Bubble is a slice of life in the modest lives of three dollhouse factory workers in the poor Ohio/West Virginia heartland. Unknowns Debbie Doebereiner, Dustin James Ashley (doppelganger of the Twin Cities’ Keith, the Gopher Bar bartender,)and Misty Dawn Wilkins (Martha, Kyle and Rose, respectively) took an anemic script — and I’m guessing their community college acting lessons — and put them to the test of the heart-pounding boredom that is known to some of us as the heartland.

Soderbergh is an awesome director, and here’s why. Sometimes a photo of you and your best friend at the donut shop is the highlight of your day – even when it comes at 6 a.m. And when the highlight of your year is a $50 bonus for making quota and a ride to your second job, it’s hard to argue missing out on the latest fashion trend. And perhaps eating fast food every day for lunch isn’t always a hook from which to base a documentary.

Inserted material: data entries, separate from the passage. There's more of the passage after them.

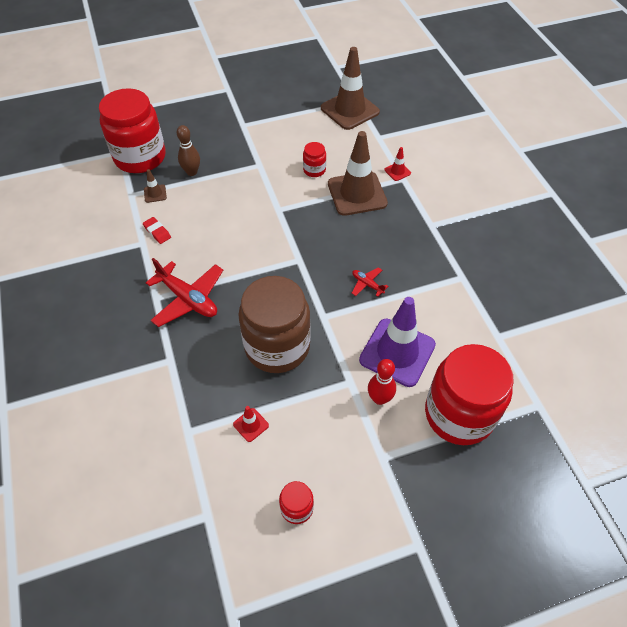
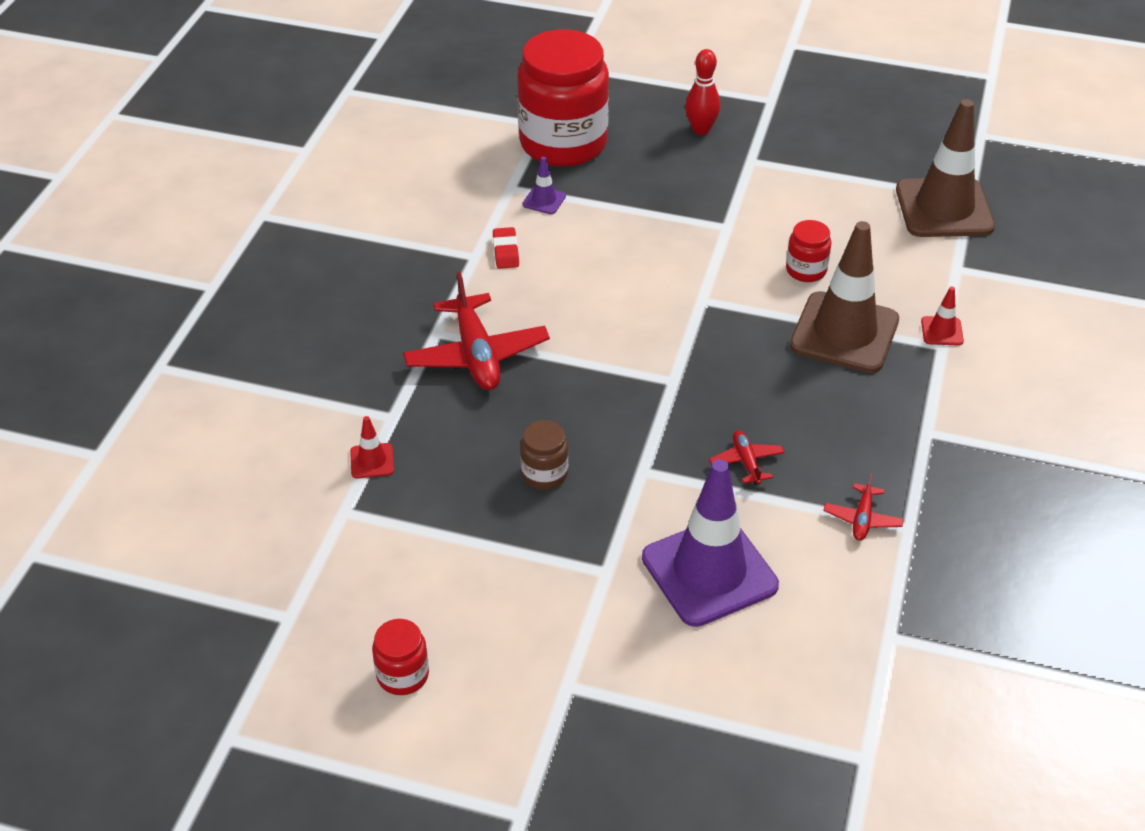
camera: 35 degrees right, 10 degrees down
(155, 193) = (544, 200): brown traffic cone -> purple traffic cone
(192, 172) = (619, 194): brown bowling pin -> none
(251, 425) = (428, 547): red traffic cone -> red traffic cone (372, 461)
(277, 346) = (544, 474): brown jar -> brown jar, size x0.43
(379, 398) = (629, 614): red bowling pin -> red bowling pin (701, 130)
(440, 284) = (862, 519): none -> red plane
(459, 414) = (728, 698): red jar -> none

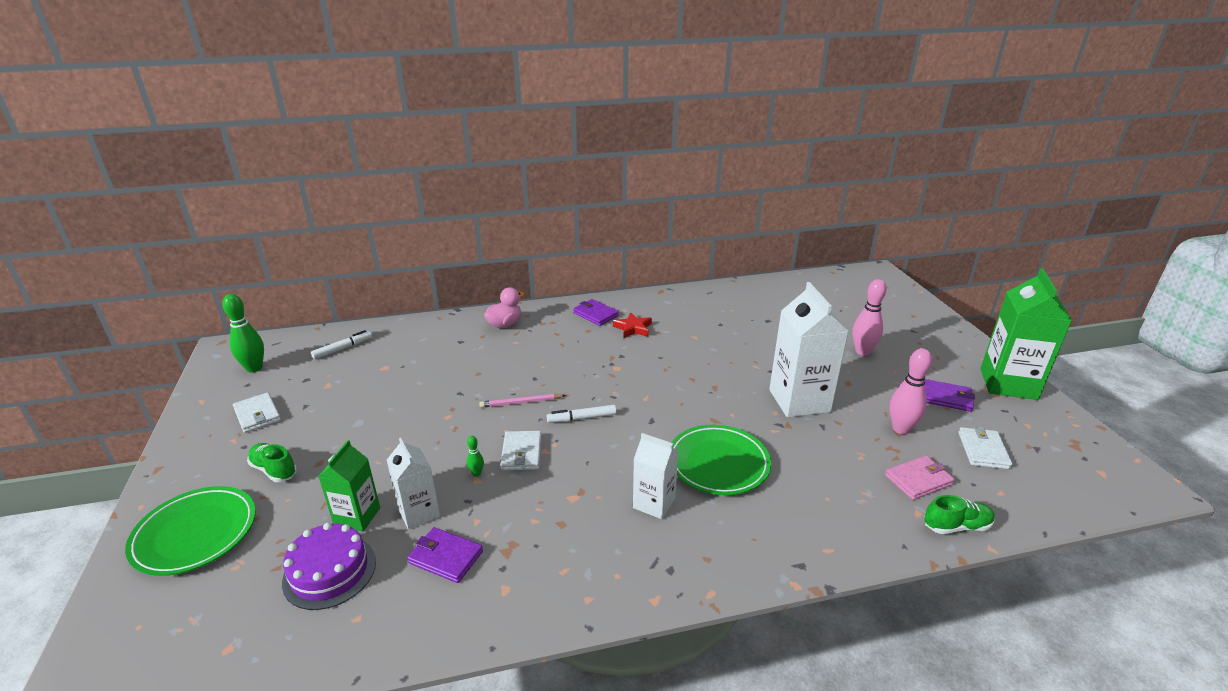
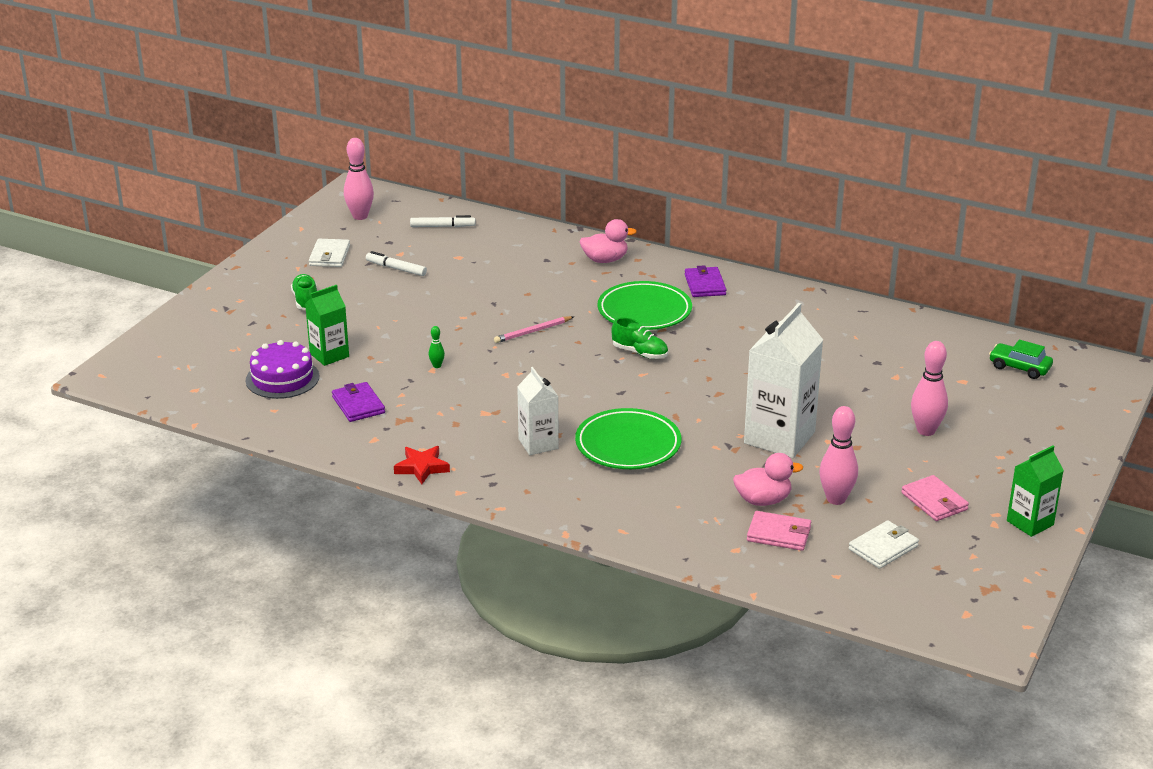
camera: 40 degrees right, 0 degrees up
(195, 534) = (226, 319): green plate -> green plate (644, 311)
(254, 368) = (360, 216): green bowling pin -> pink bowling pin
(419, 512) = (370, 371): white carton -> none
(521, 402) = (533, 331): pink pencil -> pink pencil turned 60 degrees counterclockwise
(521, 453) = (486, 367): white wallet -> none
(582, 418) = (566, 365): white marker -> white marker (396, 269)
(633, 328) = (722, 312): red star -> red star (422, 467)
(837, 290) = (1019, 367): none -> green car
(867, 457) = (763, 500): none -> pink duck
(946, 398) = (934, 501): purple wallet -> pink wallet
(956, 526) = (751, 571): green shoe -> green shoe (640, 353)
(1008, 384) = (1030, 523): green carton -> green carton, size x0.57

It’s half documentary, half independent film. You laugh and you cringe. You’ve been there or you know someone who has.

I recently watched the David Sutherland film, Country Boys, and couldn’t help but see the resemblance of Sutherland’s real life down-home conversation and life experience portrayed in his film to Soderbergh’s daily back and forth conversational regime rife with forced agony and friendship (mostly between the Martha and Kyle characters). In fact, if you liked Bubble, I strongly recommend you check you Sutherland’s documentary.

Could it be that the monotony of poor, down-home life is the stuff dreams are made of? For the 80 minutes I escaped the Uptown mindset, I was in a little bubble myself.

Bubble is currently playing at The Lagoon, which has an awesome online ticket sales feature that makes going there effortless. If you buy a movie ticket for Bubble, you get $5 off the DVD, which they sell at the snack counter.